I’m working with Node.js and trying to scrape text from a webpage using Puppeteer. My code runs fine but I’m having trouble getting the actual text value from the Promise. Here’s what I have so far:
const puppeteer = require('puppeteer');
async function scrapeData(targetUrl){
const browser = await puppeteer.launch();
const pageInstance = await browser.newPage();
await pageInstance.goto(targetUrl);
const [element] = await pageInstance.$x('//header//h1//a');
const property = await element.getProperty('textContent');
const content = (await property).jsonValue();
console.log({content});
await browser.close();
}
scrapeData('https://example.com');
When I execute this script, the output shows: { content: Promise { 'Some Text' } }
I need to extract just the string value from this Promise so I can use it in other parts of my code. How can I properly await the Promise to get the actual text content?
yeah this happens alot with puppeteer. try using page.$eval()
instead - its much simpler. something like const content = await pageInstance.$eval('header h1 a', el => el.textContent);
should work better and avoids the whole promise mess your dealing with.
You’re almost there but have a small issue with the Promise handling. The problem is in this line: const content = (await property).jsonValue();
- you need to await the jsonValue() method as well. Here’s the corrected version:
const content = await (await property).jsonValue();
Or even cleaner, you can chain it like this:
const content = await property.jsonValue();
The getProperty method already returns a JSHandle, so you just need to await the jsonValue() call. I’ve run into this exact same issue before when I started with Puppeteer - it’s easy to miss that extra await. Once you make this change, your console.log should show the plain string value instead of the Promise wrapper.
Another approach that works well is using page.evaluate()
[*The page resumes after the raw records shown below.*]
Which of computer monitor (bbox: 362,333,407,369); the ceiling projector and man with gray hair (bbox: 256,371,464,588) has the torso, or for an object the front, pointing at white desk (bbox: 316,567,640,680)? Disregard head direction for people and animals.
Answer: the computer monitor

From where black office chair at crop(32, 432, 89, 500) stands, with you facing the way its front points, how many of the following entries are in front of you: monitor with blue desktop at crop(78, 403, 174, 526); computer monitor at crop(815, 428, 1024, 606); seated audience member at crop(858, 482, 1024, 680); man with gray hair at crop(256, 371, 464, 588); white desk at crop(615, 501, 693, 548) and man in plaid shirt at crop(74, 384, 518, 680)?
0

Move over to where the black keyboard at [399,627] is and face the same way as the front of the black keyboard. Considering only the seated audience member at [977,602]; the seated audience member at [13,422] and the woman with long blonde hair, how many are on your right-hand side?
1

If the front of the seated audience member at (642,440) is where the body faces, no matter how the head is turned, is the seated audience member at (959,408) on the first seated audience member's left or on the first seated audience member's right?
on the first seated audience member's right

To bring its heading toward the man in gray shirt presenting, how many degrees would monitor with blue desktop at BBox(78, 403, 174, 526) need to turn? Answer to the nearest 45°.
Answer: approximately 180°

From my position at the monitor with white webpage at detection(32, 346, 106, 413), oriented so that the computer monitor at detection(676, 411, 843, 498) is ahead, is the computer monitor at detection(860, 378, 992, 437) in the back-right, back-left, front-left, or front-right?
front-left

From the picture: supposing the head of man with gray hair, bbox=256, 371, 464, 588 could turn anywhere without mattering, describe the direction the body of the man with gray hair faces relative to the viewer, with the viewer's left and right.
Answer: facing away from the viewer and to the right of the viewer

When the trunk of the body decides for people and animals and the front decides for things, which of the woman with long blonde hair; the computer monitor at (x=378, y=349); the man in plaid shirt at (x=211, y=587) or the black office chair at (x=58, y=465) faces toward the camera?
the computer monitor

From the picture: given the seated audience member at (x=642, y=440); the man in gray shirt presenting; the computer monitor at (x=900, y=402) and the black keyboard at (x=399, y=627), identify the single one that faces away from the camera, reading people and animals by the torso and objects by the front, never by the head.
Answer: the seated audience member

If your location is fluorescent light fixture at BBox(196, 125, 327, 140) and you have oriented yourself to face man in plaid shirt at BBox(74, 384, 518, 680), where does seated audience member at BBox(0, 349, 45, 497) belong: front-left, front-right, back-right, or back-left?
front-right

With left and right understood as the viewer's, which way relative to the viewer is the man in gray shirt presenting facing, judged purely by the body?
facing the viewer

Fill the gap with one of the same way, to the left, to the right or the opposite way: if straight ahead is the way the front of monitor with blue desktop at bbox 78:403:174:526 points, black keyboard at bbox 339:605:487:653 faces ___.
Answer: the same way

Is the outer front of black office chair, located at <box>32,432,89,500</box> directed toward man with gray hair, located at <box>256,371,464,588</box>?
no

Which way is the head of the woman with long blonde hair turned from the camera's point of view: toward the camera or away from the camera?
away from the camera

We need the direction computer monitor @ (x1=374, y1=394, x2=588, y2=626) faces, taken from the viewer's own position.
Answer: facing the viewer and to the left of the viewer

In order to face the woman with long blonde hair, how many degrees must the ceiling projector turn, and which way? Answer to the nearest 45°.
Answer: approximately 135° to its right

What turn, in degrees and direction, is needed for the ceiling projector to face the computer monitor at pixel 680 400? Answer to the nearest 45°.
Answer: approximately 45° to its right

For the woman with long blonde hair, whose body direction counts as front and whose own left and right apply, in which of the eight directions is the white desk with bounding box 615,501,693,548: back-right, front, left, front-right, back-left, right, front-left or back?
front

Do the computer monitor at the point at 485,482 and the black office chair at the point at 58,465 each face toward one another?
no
to execute the XPath query directly in the browser context. This eliminates the need for handling JSHandles altogether:
const content = await pageInstance.evaluate(() => {
const result = document.evaluate('//header//h1//a', document, null, XPathResult.FIRST_ORDERED_NODE_TYPE, null);
return result.singleNodeValue ? result.singleNodeValue.textContent : null;
});
I’ve found this method particularly useful when dealing with complex XPath expressions since it runs the evaluation in the browser’s native environment rather than through Puppeteer’s wrapper methods. The text content comes back as a plain string without any Promise complications, which makes it easier to work with in subsequent operations.